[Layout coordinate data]
◆ ◆ ◆

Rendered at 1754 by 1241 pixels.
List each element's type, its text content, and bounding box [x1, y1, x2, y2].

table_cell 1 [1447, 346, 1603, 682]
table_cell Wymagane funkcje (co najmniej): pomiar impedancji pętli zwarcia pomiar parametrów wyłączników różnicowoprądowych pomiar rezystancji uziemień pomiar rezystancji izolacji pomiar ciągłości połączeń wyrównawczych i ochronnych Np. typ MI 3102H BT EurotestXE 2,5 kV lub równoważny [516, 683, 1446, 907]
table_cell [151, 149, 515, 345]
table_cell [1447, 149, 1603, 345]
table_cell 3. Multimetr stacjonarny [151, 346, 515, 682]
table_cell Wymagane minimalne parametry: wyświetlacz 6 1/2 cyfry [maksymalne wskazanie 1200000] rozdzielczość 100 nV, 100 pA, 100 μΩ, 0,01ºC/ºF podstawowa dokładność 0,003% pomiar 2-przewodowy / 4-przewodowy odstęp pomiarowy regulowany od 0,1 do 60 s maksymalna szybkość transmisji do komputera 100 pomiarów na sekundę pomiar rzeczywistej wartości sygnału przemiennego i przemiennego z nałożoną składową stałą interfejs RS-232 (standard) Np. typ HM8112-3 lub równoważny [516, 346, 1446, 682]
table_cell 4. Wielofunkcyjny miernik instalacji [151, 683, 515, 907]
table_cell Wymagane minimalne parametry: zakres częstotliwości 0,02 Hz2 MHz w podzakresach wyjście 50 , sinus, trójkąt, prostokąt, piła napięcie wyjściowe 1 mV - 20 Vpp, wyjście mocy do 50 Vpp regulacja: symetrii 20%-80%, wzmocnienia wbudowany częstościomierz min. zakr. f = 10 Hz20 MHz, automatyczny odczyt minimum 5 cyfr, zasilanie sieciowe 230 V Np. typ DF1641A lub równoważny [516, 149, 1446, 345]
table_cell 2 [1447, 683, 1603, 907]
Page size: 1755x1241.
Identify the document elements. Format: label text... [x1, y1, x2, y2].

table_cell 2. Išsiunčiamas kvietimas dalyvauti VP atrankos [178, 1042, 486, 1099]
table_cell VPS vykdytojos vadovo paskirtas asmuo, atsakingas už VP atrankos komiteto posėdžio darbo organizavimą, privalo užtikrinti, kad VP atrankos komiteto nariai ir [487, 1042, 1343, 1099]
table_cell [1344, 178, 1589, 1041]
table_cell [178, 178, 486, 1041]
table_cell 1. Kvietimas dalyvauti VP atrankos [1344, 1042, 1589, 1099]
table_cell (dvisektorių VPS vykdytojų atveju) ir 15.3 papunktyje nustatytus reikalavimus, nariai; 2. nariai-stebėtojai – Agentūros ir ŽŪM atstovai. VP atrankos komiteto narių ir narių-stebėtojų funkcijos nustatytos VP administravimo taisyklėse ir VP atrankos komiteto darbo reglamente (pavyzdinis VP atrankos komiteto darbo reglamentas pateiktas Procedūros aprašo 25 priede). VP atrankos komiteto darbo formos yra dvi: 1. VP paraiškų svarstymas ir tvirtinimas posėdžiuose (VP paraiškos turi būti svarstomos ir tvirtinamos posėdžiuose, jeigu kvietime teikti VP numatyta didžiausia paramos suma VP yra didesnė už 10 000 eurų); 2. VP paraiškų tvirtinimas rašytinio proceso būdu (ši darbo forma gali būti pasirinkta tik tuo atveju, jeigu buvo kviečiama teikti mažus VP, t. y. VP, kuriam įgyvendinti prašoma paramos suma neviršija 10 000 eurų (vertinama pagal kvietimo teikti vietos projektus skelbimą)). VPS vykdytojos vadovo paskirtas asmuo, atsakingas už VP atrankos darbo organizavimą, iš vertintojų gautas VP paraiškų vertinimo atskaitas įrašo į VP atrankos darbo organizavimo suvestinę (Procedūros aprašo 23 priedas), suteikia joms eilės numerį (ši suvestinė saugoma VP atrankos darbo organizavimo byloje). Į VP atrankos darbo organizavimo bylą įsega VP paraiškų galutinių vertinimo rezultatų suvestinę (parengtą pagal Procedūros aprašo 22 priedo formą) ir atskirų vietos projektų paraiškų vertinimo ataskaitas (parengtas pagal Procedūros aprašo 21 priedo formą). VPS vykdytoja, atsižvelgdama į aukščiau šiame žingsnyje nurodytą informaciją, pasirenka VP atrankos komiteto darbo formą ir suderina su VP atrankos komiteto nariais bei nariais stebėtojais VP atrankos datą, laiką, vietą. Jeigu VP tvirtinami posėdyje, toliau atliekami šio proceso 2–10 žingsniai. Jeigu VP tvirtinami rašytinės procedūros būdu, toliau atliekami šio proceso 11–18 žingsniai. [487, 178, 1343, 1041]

◆ ◆ ◆

=== EXERCISE AIM ===
Retype everything from the start of the records down to the line containing "List each element's", keeping each line unchanged.

=== WRITTEN ANSWER ===
Rendered at 1754 by 1241 pixels.
List each element's type, its text content, and bounding box [x1, y1, x2, y2].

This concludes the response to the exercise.